I rather like AC2's system where players use random loot items as
components in crafting.  I'm not sure how the 'convert stuff to
gold' aspect will work out, since there doesn't seem to be a great
deal of correlation between what an item is actually 'worth' and how
much gold you can get by converting it.  It leaves me thinking that
I ought not convert things into gold, because someone might be able
to use the thing, but you can't use gold for anything (and I don't
want to sell it to another player for gold, because, well, I don't
really need gold for anything).

But some of the crafting options require Stuff as well as Gold, so
maybe it'll all pan-out and 'cash' will more or less be the medium
of trade after all.  I like that it's tied into the crafting system
in any case: So it derives its value from its use and usefulness,
and isn't simply an unrelated 'medium' that players will wind-up
ignoring.

Still, what sticks me is the one-way conversion.  In my mind, it's
not really 'money' unless I can convert a thing into it, And convert
it back into the thing.

At least at the resource level, if not for more complicated items:
If $5 worth of Resource can be converted into $5, and $5 can be
converted into $5 worth of resource - Then players can trade the $5
and not trade (or hoard) the resources.

It's made me think that money, "coins", could themselves be
craftable, given the infrastructure to support this sort of 2-way
conversion.  In a meta-sense, the 2-way conversion is already there:
I can sell a sword for $5 and, if that's the going rate for a sword,
then presumably I can buy a sword for $5, too.  But the mechanics of
this are so abstracted and unreliable that it doesn't Feel like I
can do that, even if I actually can (ignoring the NPCs that
invariable buy swords for $1 and sell them for $50, because they're
about as much of the economy as a trashcan).

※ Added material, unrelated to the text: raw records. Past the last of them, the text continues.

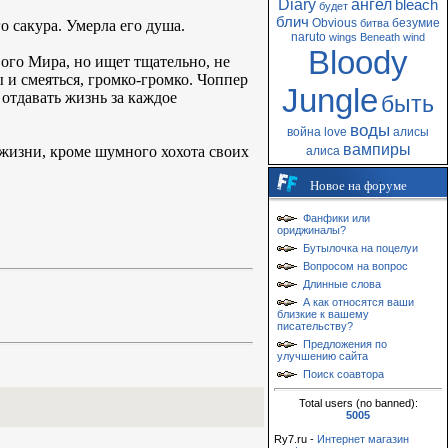
Diary
ангел
bleach
будет
блич
Obvious
безумие
 сакура. Умерла его душа.
битва
naruto
wings
Beneath
wind
Bloody
ого Мира, но ищет тщательно, не
 и смеяться, громко-громко. Чоппер
Jungle
 отдавать жизнь за каждое
быть
воды
война
love
алисы
вампиры
 жизни, кроме шумного хохота своих
алиса
Новое на форуме
Фанфики или
ориджиналы?
Бутылочка на поцелуи
Вопросом на вопрос
Длинные слова
А как относятся ваши
близкие к вашему
писательству?
Предложения по
улучшению сайта
Поиск соавтора
Total users (no banned):
5005
Ry7.ru -
Интернет магазин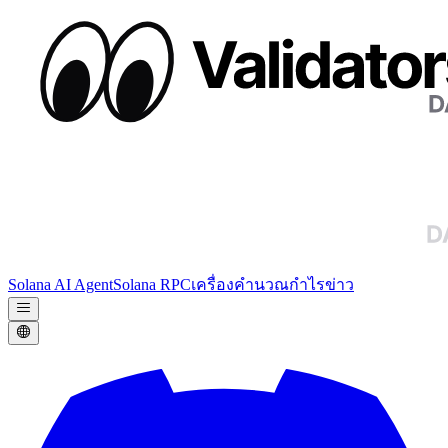
Solana AI Agent
Solana RPC
เครื่องคำนวณกำไร
ข่าว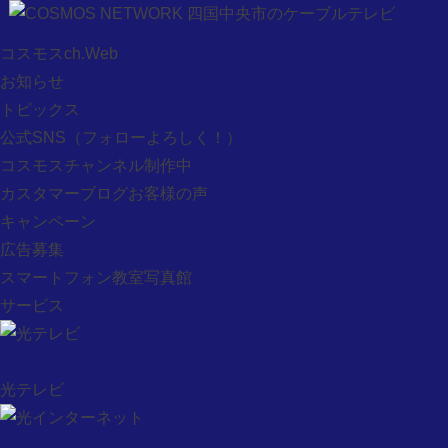
お問い合わせ
コスモスch.Web
コスモスch.Web
お知らせ
プレミアch.Web
トピックス
お知らせ
公式SNS
（フォローよろしく！）
トピックス
コスモスチャンネル制作中
公式SNS
カスタマーブログお客様の声
コスモスチャンネル制作中
キャンペーン
カスタマーブログお客様の声
広告募集
キャンペーン
スマートフォン教室写真館
広告募集
サービス
スマートフォン教室写真館
サービス
光テレビ
光テレビ
光インターネット
ケーブルプラス電話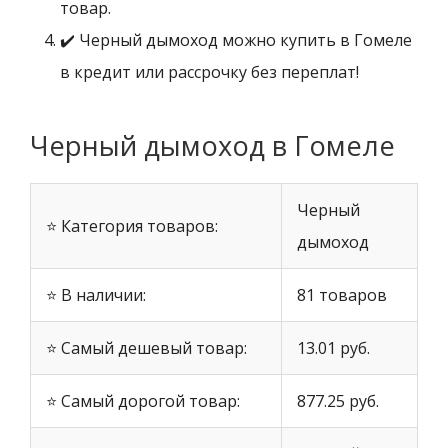
товар.
✔️ Черный дымоход можно купить в Гомеле
в кредит или рассрочку без переплат!
Черный дымоход в Гомеле
Черный
⭐ Категория товаров:
дымоход
⭐ В наличии:
81 товаров
⭐ Самый дешевый товар:
13.01 руб.
⭐ Самый дорогой товар:
877.25 руб.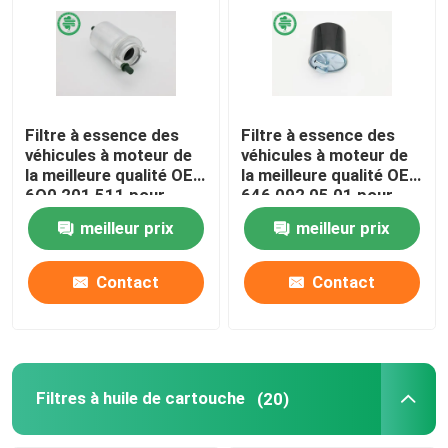
Filtre à essence des
Filtre à essence des
véhicules à moteur de
véhicules à moteur de
la meilleure qualité OE :
la meilleure qualité OE :
6Q0 201 511 pour
646 092 05 01 pour
Audi, VW (00-18),
MERCEDES-BENZ,
meilleur prix
meilleur prix
SEAT
SMART
Contact
Contact
Filtres à huile de cartouche
(20)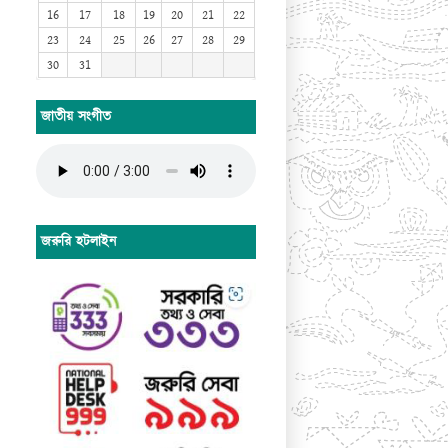
16
17
18
19
20
21
22
23
24
25
26
27
28
29
30
31
জাতীয় সংগীত
জরুরি হটলাইন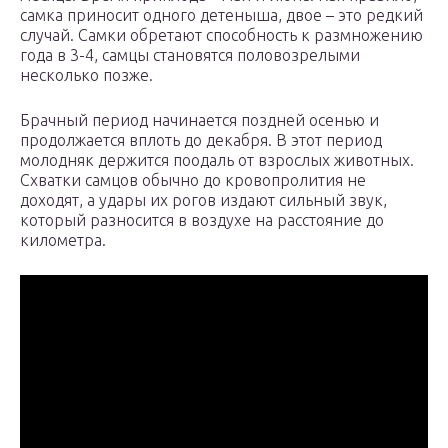
самка приносит одного детеныша, двое – это редкий
случай. Самки обретают способность к размножению
года в 3-4, самцы становятся половозрелыми
несколько позже.
Брачный период начинается поздней осенью и
продолжается вплоть до декабря. В этот период
молодняк держится поодаль от взрослых животных.
Схватки самцов обычно до кровопролития не
доходят, а удары их рогов издают сильный звук,
который разносится в воздухе на расстояние до
километра.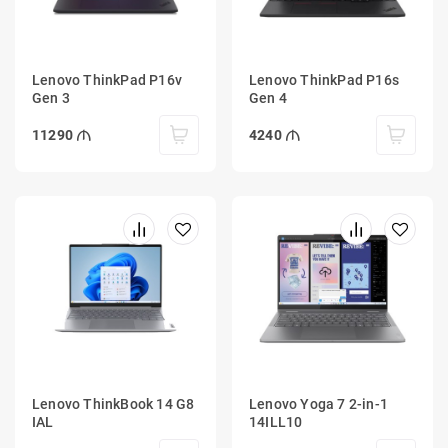
Lenovo ThinkPad P16v
Lenovo ThinkPad P16s
Gen 3
Gen 4
11290
4240
Lenovo ThinkBook 14 G8
Lenovo Yoga 7 2-in-1
IAL
14ILL10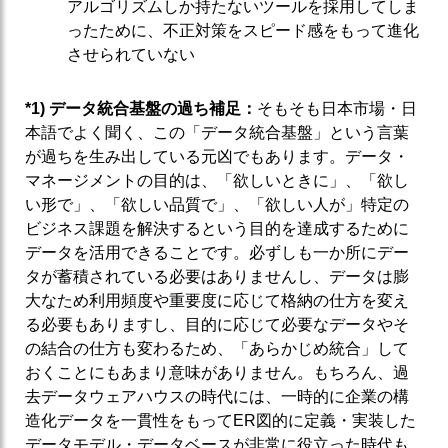
アルゴリズムしか持たないツールを採用してしま
ったために、不正対策をスピード感をもって進化
させられていない
*1) データ統合基盤の過ち補足：
そもそも日本市場・日
本語でよく聞く、この「データ統合基盤」という言葉
が過ちを生み出している元凶でもあります。データ・
マネージメントの目的は、「欲しいときに」、「欲し
い形で」、「欲しい品質で」、「欲しい人が」特定の
ビジネス課題を解決するという目的を達成するために
データを活用できることです。必ずしも一か所にデー
タが蓄積されている必要はありませんし、データは膨
大なため利用頻度や重要度に応じて格納の仕方を変え
る必要もありますし、目的に応じて必要なデータやそ
の結合の仕方も変わるため、「あらかじめ統合」して
おくことにもあまり意味がありません。もちろん、過
去データウェアハウスの時代には、一時的に企業の構
造化データを一貫性をもってER図的に定義・実装した
データモデル・データベースが非常に役立った時代も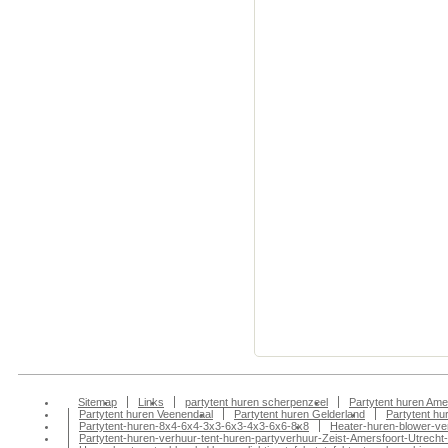
huren verhuur Gelde
huren verhuur Utrec
huren verhuur Epe P
huren verhuur Ede
Partytent,partyverhu
huren,partytent hure
huren,pagodetent hu
online,partytent kop
partytent huren vee
apres ski, statafel 
wageningen, partyv
veenendaal partyver
aankleding huren, p
partytent huren ren
verhuur veenendaal,
Sitemap
Links
partytent huren scherpenzeel
Partytent huren Ame
Partytent huren Veenendaal
Partytent huren Gelderland
Partytent h
Partytent-huren-8x4-6x4-3x3-6x3-4x3-6x6-8x8
Heater-huren-blower-ve
Partytent-huren-verhuur-tent-huren-partyverhuur-Zeist-Amersfoort-Utrecht-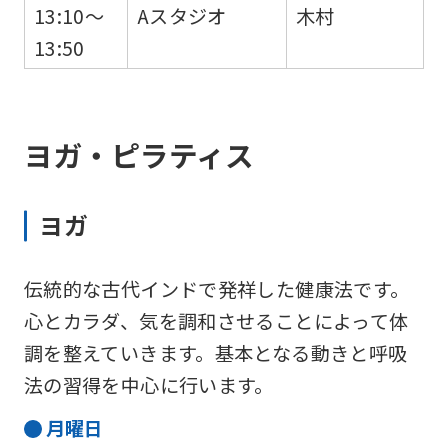
13:10～
Aスタジオ
木村
13:50
ヨガ・ピラティス
ヨガ
伝統的な古代インドで発祥した健康法です。
心とカラダ、気を調和させることによって体
調を整えていきます。基本となる動きと呼吸
法の習得を中心に行います。
月
曜日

So I've been meaning to make some time to think about Money Crafting
- where money is actually representative of commodities (because
that's where money comes from), where players trade resources by
using cash as the medium of exchange (because that's what cash
actually represents, and because it's handier to tote around than 16
tons of unobtainium), and so on.

But so far every time I try to think about it, I get stupid and
overly complex systems budding in my brain which involve currency
exchanges and commodities markets and so on.

I enjoy approaching game design from the viewpoint of "Well, players
always wind-up doing X anyway, so let's just design a game system
around that."  So from the economy standpoint: Frequently an in-game
currency is provided by the game system, but players wind-up mostly
ignoring it and setting on some other form of (essentially
player-made) currency.  I'm curious if anyone knows of a MUD using a
system in which the currency is all 'player-made', so to speak (and
not just accidentally, that is, but as-designed).